What is being asked
Repeat the records below exactly, line for line.

=-=-=

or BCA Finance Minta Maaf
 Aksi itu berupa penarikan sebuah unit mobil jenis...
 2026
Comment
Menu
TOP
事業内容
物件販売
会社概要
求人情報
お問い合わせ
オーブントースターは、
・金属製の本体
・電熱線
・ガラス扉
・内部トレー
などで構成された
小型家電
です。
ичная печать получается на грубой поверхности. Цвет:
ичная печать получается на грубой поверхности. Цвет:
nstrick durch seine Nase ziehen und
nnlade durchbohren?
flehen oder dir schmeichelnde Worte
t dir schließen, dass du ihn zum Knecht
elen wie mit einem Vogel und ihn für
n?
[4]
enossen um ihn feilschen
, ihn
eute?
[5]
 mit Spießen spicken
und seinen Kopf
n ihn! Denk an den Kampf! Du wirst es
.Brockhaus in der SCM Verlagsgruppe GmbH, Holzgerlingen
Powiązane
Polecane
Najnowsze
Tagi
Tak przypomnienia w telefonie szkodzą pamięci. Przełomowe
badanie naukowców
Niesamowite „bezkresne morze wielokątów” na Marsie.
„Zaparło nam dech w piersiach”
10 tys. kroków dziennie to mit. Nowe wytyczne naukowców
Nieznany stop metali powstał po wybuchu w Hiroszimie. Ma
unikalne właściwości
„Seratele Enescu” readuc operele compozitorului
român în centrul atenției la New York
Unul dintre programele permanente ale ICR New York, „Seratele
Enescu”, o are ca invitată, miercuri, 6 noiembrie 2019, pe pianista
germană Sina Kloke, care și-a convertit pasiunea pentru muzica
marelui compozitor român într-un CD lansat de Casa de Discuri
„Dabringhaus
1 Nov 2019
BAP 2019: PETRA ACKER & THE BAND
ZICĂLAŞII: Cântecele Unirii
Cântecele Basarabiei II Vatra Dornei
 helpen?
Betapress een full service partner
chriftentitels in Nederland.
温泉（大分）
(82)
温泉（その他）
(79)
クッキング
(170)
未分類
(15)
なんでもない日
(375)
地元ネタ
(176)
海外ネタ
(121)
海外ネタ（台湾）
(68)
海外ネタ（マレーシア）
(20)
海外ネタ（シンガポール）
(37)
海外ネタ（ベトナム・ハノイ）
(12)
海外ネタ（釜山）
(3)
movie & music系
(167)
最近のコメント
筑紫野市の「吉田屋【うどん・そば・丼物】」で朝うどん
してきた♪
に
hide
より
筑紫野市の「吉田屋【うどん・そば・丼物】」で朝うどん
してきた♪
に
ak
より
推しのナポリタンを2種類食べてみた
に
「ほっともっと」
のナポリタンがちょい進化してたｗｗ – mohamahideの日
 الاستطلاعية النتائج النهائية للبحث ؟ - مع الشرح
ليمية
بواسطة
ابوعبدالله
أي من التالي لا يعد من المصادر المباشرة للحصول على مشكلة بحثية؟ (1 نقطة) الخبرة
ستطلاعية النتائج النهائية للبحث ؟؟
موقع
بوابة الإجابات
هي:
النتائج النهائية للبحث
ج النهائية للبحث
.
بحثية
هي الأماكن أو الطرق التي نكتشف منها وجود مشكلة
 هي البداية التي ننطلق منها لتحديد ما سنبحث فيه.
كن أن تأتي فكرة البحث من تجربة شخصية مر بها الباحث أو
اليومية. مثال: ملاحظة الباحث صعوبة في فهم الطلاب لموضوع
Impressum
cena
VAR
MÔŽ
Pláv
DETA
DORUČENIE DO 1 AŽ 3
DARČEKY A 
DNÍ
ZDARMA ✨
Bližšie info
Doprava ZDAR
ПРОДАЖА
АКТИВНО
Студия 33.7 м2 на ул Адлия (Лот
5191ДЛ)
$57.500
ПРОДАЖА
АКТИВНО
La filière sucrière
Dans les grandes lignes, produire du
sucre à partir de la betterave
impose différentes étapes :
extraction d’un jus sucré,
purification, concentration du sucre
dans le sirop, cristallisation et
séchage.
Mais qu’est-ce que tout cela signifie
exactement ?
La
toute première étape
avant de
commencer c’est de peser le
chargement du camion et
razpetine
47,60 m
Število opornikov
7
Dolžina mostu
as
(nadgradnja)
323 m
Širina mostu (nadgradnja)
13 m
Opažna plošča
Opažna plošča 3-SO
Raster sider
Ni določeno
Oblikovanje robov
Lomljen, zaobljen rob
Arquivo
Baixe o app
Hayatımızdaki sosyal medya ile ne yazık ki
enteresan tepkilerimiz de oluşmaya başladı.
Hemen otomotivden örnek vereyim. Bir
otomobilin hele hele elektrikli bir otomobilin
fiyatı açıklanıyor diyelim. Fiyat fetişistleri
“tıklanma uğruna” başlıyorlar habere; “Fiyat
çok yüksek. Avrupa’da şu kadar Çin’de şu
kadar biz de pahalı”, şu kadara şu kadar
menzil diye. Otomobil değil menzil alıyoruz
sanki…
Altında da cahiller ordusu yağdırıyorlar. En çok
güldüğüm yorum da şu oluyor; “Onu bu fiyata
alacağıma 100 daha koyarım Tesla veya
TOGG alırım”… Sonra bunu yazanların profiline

=-=-=

Output for this exercise
or BCA Finance Minta Maaf
 Aksi itu berupa penarikan sebuah unit mobil jenis...
 2026
Comment
Menu
TOP
事業内容
物件販売
会社概要
求人情報
お問い合わせ
オーブントースターは、
・金属製の本体
・電熱線
・ガラス扉
・内部トレー
などで構成された
小型家電
です。
ичная печать получается на грубой поверхности. Цвет:
ичная печать получается на грубой поверхности. Цвет:
nstrick durch seine Nase ziehen und
nnlade durchbohren?
flehen oder dir schmeichelnde Worte
t dir schließen, dass du ihn zum Knecht
elen wie mit einem Vogel und ihn für
n?
[4]
enossen um ihn feilschen
, ihn
eute?
[5]
 mit Spießen spicken
und seinen Kopf
n ihn! Denk an den Kampf! Du wirst es
.Brockhaus in der SCM Verlagsgruppe GmbH, Holzgerlingen
Powiązane
Polecane
Najnowsze
Tagi
Tak przypomnienia w telefonie szkodzą pamięci. Przełomowe
badanie naukowców
Niesamowite „bezkresne morze wielokątów” na Marsie.
„Zaparło nam dech w piersiach”
10 tys. kroków dziennie to mit. Nowe wytyczne naukowców
Nieznany stop metali powstał po wybuchu w Hiroszimie. Ma
unikalne właściwości
„Seratele Enescu” readuc operele compozitorului
român în centrul atenției la New York
Unul dintre programele permanente ale ICR New York, „Seratele
Enescu”, o are ca invitată, miercuri, 6 noiembrie 2019, pe pianista
germană Sina Kloke, care și-a convertit pasiunea pentru muzica
marelui compozitor român într-un CD lansat de Casa de Discuri
„Dabringhaus
1 Nov 2019
BAP 2019: PETRA ACKER & THE BAND
ZICĂLAŞII: Cântecele Unirii
Cântecele Basarabiei II Vatra Dornei
 helpen?
Betapress een full service partner
chriftentitels in Nederland.
温泉（大分）
(82)
温泉（その他）
(79)
クッキング
(170)
未分類
(15)
なんでもない日
(375)
地元ネタ
(176)
海外ネタ
(121)
海外ネタ（台湾）
(68)
海外ネタ（マレーシア）
(20)
海外ネタ（シンガポール）
(37)
海外ネタ（ベトナム・ハノイ）
(12)
海外ネタ（釜山）
(3)
movie & music系
(167)
最近のコメント
筑紫野市の「吉田屋【うどん・そば・丼物】」で朝うどん
してきた♪
に
hide
より
筑紫野市の「吉田屋【うどん・そば・丼物】」で朝うどん
してきた♪
に
ak
より
推しのナポリタンを2種類食べてみた
に
「ほっともっと」
のナポリタンがちょい進化してたｗｗ – mohamahideの日
 الاستطلاعية النتائج النهائية للبحث ؟ - مع الشرح
ليمية
بواسطة
ابوعبدالله
أي من التالي لا يعد من المصادر المباشرة للحصول على مشكلة بحثية؟ (1 نقطة) الخبرة
ستطلاعية النتائج النهائية للبحث ؟؟
موقع
بوابة الإجابات
هي:
النتائج النهائية للبحث
ج النهائية للبحث
.
بحثية
هي الأماكن أو الطرق التي نكتشف منها وجود مشكلة
 هي البداية التي ننطلق منها لتحديد ما سنبحث فيه.
كن أن تأتي فكرة البحث من تجربة شخصية مر بها الباحث أو
اليومية. مثال: ملاحظة الباحث صعوبة في فهم الطلاب لموضوع
Impressum
cena
VAR
MÔŽ
Pláv
DETA
DORUČENIE DO 1 AŽ 3
DARČEKY A 
DNÍ
ZDARMA ✨
Bližšie info
Doprava ZDAR
ПРОДАЖА
АКТИВНО
Студия 33.7 м2 на ул Адлия (Лот
5191ДЛ)
$57.500
ПРОДАЖА
АКТИВНО
La filière sucrière
Dans les grandes lignes, produire du
sucre à partir de la betterave
impose différentes étapes :
extraction d’un jus sucré,
purification, concentration du sucre
dans le sirop, cristallisation et
séchage.
Mais qu’est-ce que tout cela signifie
exactement ?
La
toute première étape
avant de
commencer c’est de peser le
chargement du camion et
razpetine
47,60 m
Število opornikov
7
Dolžina mostu
as
(nadgradnja)
323 m
Širina mostu (nadgradnja)
13 m
Opažna plošča
Opažna plošča 3-SO
Raster sider
Ni določeno
Oblikovanje robov
Lomljen, zaobljen rob
Arquivo
Baixe o app
Hayatımızdaki sosyal medya ile ne yazık ki
enteresan tepkilerimiz de oluşmaya başladı.
Hemen otomotivden örnek vereyim. Bir
otomobilin hele hele elektrikli bir otomobilin
fiyatı açıklanıyor diyelim. Fiyat fetişistleri
“tıklanma uğruna” başlıyorlar habere; “Fiyat
çok yüksek. Avrupa’da şu kadar Çin’de şu
kadar biz de pahalı”, şu kadara şu kadar
menzil diye. Otomobil değil menzil alıyoruz
sanki…
Altında da cahiller ordusu yağdırıyorlar. En çok
güldüğüm yorum da şu oluyor; “Onu bu fiyata
alacağıma 100 daha koyarım Tesla veya
TOGG alırım”… Sonra bunu yazanların profiline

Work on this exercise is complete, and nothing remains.